# Best way to drill threw stucco



## sparkie702 (Jul 22, 2013)

Some old timers say chip away the stucco then drill some say use a grit type of hole saw opinions ? Love to hear your input guys.And by the way happy easter!Not just small holes i'm talking 6 inch cans thanks guys


----------



## Next72969 (Dec 9, 2012)

sparkie702 said:


> Some old timers say chip away the stucco then drill some say use a grit type of hole saw opinions ? Love to hear your input guys.And by the way happy easter!Not just small holes i'm talking 6 inch cans thanks guys


 i hate to be a **** but im hoping to better your life. You drill through something, not threw it. Try running a standard holesaw backwards.


----------



## Shockdoc (Mar 4, 2010)

Next72969 said:


> i hate to be a **** but im hoping to better your life. You drill through something, not threw it. Try running a standard holesaw backwards.


You toast the blades that way. I don't deal with stucco ceilings at all but olf stucco exterior walls. I take the holesaw and hammer it into the cement to break it up. Once the circle is clean of cement, I attach arbor and holesaw thru plywood.


----------



## theJcK (Aug 7, 2013)

one reason we carry two sets of hole-saws with us. good ones for cans and junk ones for hardi-board and other materials that rip teeth.


----------



## sparkie702 (Jul 22, 2013)

Amen!


----------



## Sparky J (May 17, 2011)

Haven't cut stucco with one but on hardy board I use a fein multimaster with a carbide cutting attachment this is for outlet boxes though.


----------



## 220/221 (Sep 25, 2007)

Stucco over...????


Generally, you use the same carbide hole saw that you use for plaster.

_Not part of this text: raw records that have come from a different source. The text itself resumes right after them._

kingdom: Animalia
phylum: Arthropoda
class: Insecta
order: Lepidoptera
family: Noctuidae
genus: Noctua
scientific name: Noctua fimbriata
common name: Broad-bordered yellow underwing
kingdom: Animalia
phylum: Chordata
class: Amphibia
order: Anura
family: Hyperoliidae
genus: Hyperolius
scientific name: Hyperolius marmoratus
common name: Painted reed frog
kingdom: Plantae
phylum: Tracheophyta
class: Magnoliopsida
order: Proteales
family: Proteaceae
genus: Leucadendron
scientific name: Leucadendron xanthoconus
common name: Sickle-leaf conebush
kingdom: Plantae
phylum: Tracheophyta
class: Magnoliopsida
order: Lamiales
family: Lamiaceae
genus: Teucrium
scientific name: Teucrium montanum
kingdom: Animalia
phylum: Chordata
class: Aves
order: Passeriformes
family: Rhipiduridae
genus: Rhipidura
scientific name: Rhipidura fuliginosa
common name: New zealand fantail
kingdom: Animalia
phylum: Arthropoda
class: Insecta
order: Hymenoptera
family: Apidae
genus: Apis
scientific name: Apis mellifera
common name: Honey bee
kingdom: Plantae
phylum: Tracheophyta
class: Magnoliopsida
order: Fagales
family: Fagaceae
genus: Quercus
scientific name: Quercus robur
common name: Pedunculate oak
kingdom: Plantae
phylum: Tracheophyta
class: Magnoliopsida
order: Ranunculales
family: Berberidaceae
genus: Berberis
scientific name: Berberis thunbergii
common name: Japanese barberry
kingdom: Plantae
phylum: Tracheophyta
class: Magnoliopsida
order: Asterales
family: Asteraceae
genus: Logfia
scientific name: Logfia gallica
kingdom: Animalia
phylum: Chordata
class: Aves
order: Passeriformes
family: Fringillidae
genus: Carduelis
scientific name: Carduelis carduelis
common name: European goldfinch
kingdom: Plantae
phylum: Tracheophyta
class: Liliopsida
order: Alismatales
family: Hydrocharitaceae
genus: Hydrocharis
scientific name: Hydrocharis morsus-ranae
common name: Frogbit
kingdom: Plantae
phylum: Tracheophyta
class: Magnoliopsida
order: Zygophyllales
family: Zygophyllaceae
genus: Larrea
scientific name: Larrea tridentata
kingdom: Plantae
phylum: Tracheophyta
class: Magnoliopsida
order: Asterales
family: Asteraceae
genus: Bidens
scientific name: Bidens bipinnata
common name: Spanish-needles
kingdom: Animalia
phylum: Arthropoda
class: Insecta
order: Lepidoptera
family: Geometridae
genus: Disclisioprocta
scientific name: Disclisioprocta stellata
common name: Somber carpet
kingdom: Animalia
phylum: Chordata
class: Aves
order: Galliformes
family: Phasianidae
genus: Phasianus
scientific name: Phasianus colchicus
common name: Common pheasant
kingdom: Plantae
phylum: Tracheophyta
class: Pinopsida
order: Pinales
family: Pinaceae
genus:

And, ....they stuccoed the ceiling?


----------



## Dash Dingo (Mar 3, 2012)

Are you talking exterior stucco or lath and plaster?
If lath and plaster... I score it with my knife really good, then take my beater flat heat and chip it out very carefully around the pattern. Take a roto zip to the lath.


----------



## butcher733 (Aug 4, 2012)

Carbide grit holesaw, there is no better solution for plaster or stucco.


----------



## JRaef (Mar 23, 2009)

butcher733 said:


> Carbide grit holesaw, there is no better solution for plaster or stucco.


I agree. If it's really stucco, there is chicken wire holding it up. Toothed holes saws will sometimes grab that chicken wire, twist and yank it, which makes a HUGE mess of the wall. Been there, done that...


----------



## Tapeman (Feb 24, 2009)

I used carbide grit holesaws for stucco before I retired and started living a life of luxury.


----------



## FrunkSlammer (Aug 31, 2013)

How many cuts do you figure a carbide grit hole saw could do? 5, 20, 50, 100?


----------



## chewy (May 9, 2010)

FrunkSlammer said:


> Holy man cuts do you figure a carbide grit hole saw could do? 5, 20, 50, 100?


Until you lose it.


----------